In a similar fashion, the Khalistanis outside India has worked to foster a "Lost Cause" myth among diaspora Sikh populations, presenting their aims in the language of a repressed minority seeking its rights. This narrative leaves out the Khalistanis acting as the pawns of Pakistan in a geopolitical game and the horrendous violence of the Khalistan supporters during its war in the 1980s, not only in India, reported EER.

Throughout the 1970s, Pakistan supported Sikh separatists in Punjab as a form of political warfare and in the early 1980s, an armed campaign began.

In October 1984, months after a military operation to suppress the rebellion in Punjab, then-Prime Minister of India, Indira Gandhi, was assassinated by her two Sikh bodyguards, and a wave of popular violence against Sikhs erupted.

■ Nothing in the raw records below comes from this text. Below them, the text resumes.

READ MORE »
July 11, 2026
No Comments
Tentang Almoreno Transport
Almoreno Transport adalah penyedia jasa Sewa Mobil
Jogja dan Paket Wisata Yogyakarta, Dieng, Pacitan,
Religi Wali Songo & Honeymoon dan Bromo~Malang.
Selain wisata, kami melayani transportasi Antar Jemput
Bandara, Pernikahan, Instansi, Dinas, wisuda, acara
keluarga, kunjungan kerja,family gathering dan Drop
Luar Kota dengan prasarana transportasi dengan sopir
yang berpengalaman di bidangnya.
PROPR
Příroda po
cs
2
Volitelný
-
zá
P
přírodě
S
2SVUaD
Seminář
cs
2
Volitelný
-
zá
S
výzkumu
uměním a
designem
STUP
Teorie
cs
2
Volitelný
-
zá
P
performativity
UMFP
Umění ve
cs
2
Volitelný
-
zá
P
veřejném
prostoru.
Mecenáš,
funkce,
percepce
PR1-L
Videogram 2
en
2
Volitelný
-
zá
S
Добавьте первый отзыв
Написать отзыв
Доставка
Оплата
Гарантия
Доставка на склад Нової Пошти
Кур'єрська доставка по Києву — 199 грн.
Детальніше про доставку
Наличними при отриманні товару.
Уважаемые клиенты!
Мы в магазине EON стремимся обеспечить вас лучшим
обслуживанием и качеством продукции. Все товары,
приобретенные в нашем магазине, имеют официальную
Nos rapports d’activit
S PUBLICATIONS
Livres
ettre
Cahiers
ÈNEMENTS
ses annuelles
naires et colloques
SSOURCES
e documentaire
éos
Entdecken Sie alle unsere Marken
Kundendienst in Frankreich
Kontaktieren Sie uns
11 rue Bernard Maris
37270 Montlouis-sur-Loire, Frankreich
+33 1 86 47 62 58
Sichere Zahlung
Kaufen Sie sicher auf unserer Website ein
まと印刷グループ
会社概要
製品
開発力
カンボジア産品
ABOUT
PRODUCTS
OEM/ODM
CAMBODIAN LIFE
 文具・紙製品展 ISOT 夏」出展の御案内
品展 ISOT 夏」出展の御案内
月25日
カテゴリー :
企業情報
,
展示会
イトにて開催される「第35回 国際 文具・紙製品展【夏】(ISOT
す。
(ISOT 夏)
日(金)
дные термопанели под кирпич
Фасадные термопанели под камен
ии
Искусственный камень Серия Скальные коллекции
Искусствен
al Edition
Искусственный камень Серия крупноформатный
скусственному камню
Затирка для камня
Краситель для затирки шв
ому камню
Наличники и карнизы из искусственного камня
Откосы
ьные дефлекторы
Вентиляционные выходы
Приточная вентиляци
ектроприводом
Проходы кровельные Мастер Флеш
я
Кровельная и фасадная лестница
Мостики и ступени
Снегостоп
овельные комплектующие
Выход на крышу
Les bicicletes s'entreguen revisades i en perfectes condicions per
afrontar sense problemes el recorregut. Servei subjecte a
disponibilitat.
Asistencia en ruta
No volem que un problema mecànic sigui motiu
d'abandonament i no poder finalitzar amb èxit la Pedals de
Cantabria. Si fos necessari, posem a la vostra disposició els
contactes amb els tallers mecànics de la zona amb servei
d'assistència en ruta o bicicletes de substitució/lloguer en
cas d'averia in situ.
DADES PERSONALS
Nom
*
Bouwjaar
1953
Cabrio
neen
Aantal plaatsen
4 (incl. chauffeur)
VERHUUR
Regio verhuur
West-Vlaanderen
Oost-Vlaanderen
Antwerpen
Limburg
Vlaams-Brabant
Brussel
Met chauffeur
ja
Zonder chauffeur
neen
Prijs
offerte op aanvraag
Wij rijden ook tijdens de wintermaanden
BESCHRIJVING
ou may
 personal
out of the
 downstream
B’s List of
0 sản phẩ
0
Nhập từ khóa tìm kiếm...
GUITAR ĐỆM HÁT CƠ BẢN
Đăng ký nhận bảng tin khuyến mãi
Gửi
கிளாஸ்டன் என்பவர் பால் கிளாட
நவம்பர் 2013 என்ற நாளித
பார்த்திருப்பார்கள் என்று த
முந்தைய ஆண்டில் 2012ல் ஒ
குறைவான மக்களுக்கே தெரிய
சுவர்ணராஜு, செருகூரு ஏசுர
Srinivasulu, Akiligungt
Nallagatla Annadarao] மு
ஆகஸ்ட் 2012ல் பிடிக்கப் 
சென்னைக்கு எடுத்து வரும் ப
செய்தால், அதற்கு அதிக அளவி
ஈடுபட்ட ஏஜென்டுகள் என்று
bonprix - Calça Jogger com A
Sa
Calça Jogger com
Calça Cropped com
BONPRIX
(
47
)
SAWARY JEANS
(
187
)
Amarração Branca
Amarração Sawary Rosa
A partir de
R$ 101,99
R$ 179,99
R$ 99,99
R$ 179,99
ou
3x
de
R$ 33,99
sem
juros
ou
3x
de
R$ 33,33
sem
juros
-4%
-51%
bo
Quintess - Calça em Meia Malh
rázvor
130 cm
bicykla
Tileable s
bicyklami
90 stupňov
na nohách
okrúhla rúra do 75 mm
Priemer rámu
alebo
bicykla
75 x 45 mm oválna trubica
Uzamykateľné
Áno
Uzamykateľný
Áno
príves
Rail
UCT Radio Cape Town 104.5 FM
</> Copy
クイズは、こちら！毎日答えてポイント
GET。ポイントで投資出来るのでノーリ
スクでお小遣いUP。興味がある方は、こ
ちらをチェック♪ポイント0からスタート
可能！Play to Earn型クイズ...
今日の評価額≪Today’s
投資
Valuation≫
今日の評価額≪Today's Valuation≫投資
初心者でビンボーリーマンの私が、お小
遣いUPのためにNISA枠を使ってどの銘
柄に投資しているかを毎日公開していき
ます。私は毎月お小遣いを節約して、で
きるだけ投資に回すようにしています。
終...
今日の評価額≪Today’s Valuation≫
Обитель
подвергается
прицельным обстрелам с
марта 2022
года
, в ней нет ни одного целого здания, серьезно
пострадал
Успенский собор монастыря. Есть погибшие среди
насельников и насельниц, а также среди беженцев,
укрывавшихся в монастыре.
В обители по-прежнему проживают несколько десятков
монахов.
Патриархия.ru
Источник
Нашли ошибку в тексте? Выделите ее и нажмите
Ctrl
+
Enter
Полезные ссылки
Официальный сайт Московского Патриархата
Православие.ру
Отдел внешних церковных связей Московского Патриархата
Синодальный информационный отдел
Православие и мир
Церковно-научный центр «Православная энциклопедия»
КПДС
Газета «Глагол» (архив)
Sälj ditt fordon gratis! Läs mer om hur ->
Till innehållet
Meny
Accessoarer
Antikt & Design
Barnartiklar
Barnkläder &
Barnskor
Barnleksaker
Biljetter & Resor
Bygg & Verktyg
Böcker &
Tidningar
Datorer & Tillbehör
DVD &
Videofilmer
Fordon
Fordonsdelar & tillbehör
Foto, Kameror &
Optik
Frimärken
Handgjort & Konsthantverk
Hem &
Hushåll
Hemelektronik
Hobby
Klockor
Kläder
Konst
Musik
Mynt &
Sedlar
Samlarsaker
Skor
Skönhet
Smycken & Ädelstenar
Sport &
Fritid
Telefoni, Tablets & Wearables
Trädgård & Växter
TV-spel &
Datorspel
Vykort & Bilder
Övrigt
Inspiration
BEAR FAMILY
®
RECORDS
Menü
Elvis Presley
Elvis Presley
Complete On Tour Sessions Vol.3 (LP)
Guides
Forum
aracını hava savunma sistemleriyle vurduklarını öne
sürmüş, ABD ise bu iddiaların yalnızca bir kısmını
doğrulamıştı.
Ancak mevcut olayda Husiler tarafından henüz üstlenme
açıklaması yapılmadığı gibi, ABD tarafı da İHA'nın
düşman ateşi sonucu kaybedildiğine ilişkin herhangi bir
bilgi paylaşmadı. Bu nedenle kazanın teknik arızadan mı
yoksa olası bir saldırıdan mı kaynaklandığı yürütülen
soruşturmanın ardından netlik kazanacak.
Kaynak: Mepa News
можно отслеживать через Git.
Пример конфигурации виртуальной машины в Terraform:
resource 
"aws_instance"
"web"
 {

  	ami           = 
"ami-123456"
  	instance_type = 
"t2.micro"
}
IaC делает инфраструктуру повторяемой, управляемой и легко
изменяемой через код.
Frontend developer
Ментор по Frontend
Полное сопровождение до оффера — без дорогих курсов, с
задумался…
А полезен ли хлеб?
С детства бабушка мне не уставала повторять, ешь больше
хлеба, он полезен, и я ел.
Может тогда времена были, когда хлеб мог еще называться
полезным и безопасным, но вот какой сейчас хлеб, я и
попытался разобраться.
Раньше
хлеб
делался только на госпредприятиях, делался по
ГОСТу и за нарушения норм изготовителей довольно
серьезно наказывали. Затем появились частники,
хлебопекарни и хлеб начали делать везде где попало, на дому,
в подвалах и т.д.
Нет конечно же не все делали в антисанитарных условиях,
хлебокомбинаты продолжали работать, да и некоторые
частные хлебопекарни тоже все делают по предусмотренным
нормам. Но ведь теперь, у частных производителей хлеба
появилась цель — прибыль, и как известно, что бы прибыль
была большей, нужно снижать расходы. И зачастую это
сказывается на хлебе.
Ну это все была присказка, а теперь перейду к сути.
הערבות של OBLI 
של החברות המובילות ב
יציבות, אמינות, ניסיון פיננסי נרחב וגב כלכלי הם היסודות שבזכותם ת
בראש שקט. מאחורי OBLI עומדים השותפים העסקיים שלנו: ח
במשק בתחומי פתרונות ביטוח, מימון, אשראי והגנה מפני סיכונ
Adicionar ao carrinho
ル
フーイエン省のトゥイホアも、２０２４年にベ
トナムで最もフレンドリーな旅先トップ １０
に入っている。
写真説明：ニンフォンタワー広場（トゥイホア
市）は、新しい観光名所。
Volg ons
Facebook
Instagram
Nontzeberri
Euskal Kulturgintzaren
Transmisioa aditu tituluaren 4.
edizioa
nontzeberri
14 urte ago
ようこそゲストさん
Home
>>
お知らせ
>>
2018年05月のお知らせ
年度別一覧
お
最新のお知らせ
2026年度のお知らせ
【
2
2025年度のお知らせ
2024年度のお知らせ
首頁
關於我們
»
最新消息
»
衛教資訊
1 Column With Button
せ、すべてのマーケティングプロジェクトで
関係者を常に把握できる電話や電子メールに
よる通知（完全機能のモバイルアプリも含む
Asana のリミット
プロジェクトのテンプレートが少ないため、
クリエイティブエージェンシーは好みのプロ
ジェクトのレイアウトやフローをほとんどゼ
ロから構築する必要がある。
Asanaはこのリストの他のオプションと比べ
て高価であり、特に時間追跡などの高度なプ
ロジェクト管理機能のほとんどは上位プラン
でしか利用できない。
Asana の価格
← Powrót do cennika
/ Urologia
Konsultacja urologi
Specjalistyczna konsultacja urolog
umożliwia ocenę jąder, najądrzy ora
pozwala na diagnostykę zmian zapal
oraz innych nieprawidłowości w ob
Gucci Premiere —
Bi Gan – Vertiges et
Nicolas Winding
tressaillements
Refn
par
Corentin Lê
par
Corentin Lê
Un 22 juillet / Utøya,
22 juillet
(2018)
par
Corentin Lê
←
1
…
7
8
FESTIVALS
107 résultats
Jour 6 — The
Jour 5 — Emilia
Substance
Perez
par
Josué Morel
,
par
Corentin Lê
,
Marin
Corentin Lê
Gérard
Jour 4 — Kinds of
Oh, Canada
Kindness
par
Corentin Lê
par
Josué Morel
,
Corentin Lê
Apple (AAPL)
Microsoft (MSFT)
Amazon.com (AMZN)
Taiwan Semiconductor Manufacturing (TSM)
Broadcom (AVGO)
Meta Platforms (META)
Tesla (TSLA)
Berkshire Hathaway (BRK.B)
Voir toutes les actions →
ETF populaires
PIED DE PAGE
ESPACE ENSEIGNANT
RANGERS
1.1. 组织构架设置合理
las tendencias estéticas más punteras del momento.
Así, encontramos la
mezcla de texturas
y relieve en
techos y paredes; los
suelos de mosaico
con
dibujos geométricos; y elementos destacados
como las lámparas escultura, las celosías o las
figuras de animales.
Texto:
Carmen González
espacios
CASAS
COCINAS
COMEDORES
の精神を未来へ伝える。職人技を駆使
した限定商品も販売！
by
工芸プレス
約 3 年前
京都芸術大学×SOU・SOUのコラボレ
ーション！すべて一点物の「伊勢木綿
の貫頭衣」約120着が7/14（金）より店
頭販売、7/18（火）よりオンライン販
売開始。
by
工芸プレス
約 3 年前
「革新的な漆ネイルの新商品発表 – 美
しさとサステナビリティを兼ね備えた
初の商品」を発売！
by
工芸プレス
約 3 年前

The Khalistanis exploited this situation to further their victimhood narrative--a common tactic by extremist groups. For the next decade, a war raged, ending in the defeat of the Khalistani insurgency in 1993, reported EER.

Since that time, the Khalistan movement has become a diaspora phenomenon largely. However, as Terry Milewski, a Canadian journalist who has studied the Khalistanis for decades, points out, what is most notable about the territories claimed for this future Khalistan is what they do not include: any part of historic Punjab that is within Pakistan, reported EER.

Moreover, EER also said that Canada has been known as a central node in the Khalistani network, grouped around an organisation calling itself "Sikhs for Justice" (SFJ).